I used to fight with people all the time about the Christian response to medication for depression and anxiety. Really, like I never got off that soapbox. I work in the field of mental health and have spent years unraveling the complicated maze of depression in my own world. So, if you asked me the right question, I'd answer you both personally AND professionally. And most likely with a little too much opinion thrown in.

These days, I've gathered enough Jesus to offer grace to both sides of the argument while considering the person individually. I don't have a boxed answer - "Everyone should be on meds!" or "Nobody should! Say your prayers!" It's not that simple.

Here are my tips for considering meds for depression and anxiety:

1. Pray and pray for peace in your decisions. I believe with all my heart that Jesus is the Great Physician and I also believe he runs a superb pharmacy.

2. Meet with someone qualified who will not push you in either direction. Let them explain your options, the side effects and alternate forms of therapy that may help without medications.

3. Inform yourself. It's 2011. Read and research with an open mind, but don't get lost in the mix.

4. Trust yourself. You know or you will soon what works, what doesn't, what helps, and what makes things worse.

5. Be flexible. Remember that you're not committing to anything for a lifetime. I evaluate my emotional and mental health twice a year and discuss my thoughts on changing things with people I trust. I integrate all kinds of non med things into my life that help me participate in managing depression.

Also I keep a few people really informed which in turn gives them permission to say things like, "Um, do you think your meds are working?" Seriously five years ago I would never have written this post and been horrified if someone asked if I took meds. Now I could care less. Honestly. And I answer those questions with, "obviously NOT!" And we laugh because life is messy and so, so funny sometimes.

And, to get on my soapbox just for a moment, I don't think depression or anxiety or much else can be prayed away. They are symptoms......not sins. I live as close to the Almighty as I possibly can. I've quit taking meds more than once to be more spiritual and trust God more. There was nothing spiritually healthy about the downfall from that. Trust me.

Even today as I took the meds that keep my own darkness at bay, I prayed, "Grant me compassion for those who struggle with all things today. Surround this life with grace. Teach me in the darkness as I embrace Your light. Amen."


Meredith Gould said...

Not to mention the reality that we know a LOT more about brain biochemistry than anyone did in, oh, the 1st century.

It's not wise and certainly not loving to tell those who need meds that they should "pray" or "be delivered." I watched a version of this go in within 12 Step recovery rooms years ago. People died as a result of being told that all they had to do was "stop drinking" or "stop over-eating" or "stop being co-dependent."

Don't think I'll ever get down from this soapbox!

Rob said...

You mean, "Cheer Up!" is not a cure for depression??? Wow.

My Mom is 87. She living in a nursing facility, having mobility issues, along with other health concerns. Until recently, she faithfully attended the Wednesday healing service at their church, along with my Dad. In fact, they were usually the altar guild for that service. (Dad still goes every week)

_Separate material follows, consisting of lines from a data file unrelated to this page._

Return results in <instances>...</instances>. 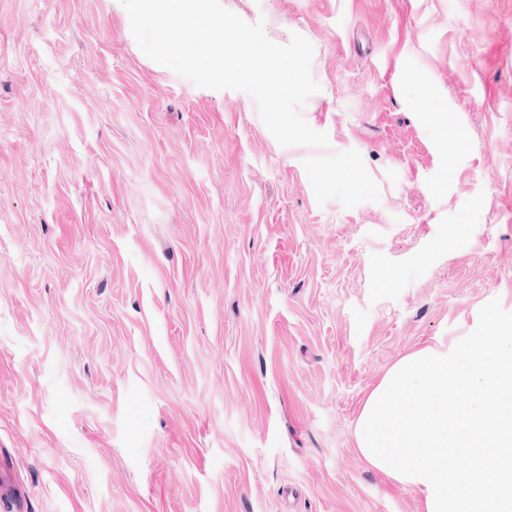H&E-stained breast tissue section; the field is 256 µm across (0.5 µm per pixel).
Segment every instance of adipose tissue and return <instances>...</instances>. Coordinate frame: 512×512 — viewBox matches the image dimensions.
I'll return each instance as SVG.
<instances>
[{
  "label": "adipose tissue",
  "mask_w": 512,
  "mask_h": 512,
  "mask_svg": "<svg viewBox=\"0 0 512 512\" xmlns=\"http://www.w3.org/2000/svg\"><path fill=\"white\" fill-rule=\"evenodd\" d=\"M353 437L370 467L420 494L421 512H512V325L478 315L448 345L398 360ZM490 469L503 479L486 484Z\"/></svg>",
  "instance_id": "adipose-tissue-1"
}]
</instances>
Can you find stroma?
Listing matches in <instances>:
<instances>
[{"label":"stroma","mask_w":512,"mask_h":512,"mask_svg":"<svg viewBox=\"0 0 512 512\" xmlns=\"http://www.w3.org/2000/svg\"><path fill=\"white\" fill-rule=\"evenodd\" d=\"M314 47L281 146L116 0H0V512H418L352 430L512 323V0H221Z\"/></svg>","instance_id":"obj_1"}]
</instances>
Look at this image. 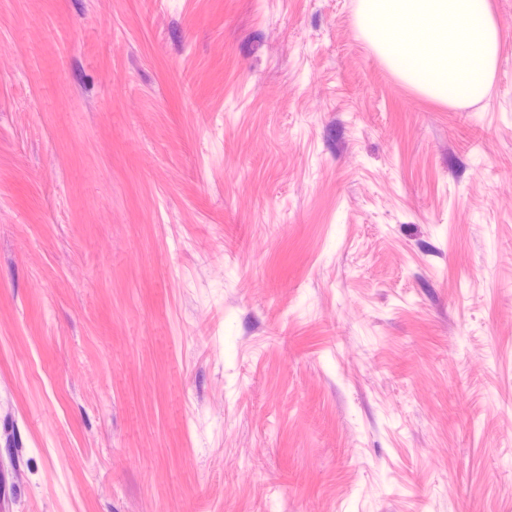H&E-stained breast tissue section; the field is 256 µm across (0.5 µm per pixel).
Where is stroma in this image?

Anyway, one nurse told my Mom that her faith should make her strong enough to walk again. Poor Mom felt like crap after that, as if the nurse questioned the level of her faith. Very Uncool. Dad had some strong words for the supervisor!

Prayer is awesome medicine, but I can't help feeling that Jesus would be pissed at us if we didn't take advantage of all the medical advances his Dad helps us find.

Oh my, is there room for me on that soapbox?